Part of this problem, he argues, is because the industry is full of rich people and is “controlled by a powerful cartel of wealthy figures,” as Palmer calls them. Despite claiming crypto is decentralized, he asserts, these wealthy people “have evolved to incorporate many of the same institutions tied to the existing centralized financial system they supposedly set out to replace.”

“The cryptocurrency industry leverages a network of shady business connections, bought influencers and pay-for-play media outlets to perpetuate a cult-like ‘get rich quick’ funnel designed to extract new money from the financially desperate and naive,” he elaborated in a later post.
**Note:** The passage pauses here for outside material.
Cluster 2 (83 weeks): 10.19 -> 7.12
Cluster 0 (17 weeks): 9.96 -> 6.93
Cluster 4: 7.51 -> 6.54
While he acknowledged that these types of financial dealings have existed for quite some time, he says that cryptocurrency is different, as it “is almost purpose [sic] built to make the funnel of profiteering more efficient for those at the top and less safeguarded for the vulnerable.”

“Cryptocurrency is like taking the worst parts of today’s capitalist system (eg. corruption, fraud, inequality) and using software to technically limit the use of interventions (eg. audits, regulation, taxation) which serve as protections or safety nets for the average person,” he continued.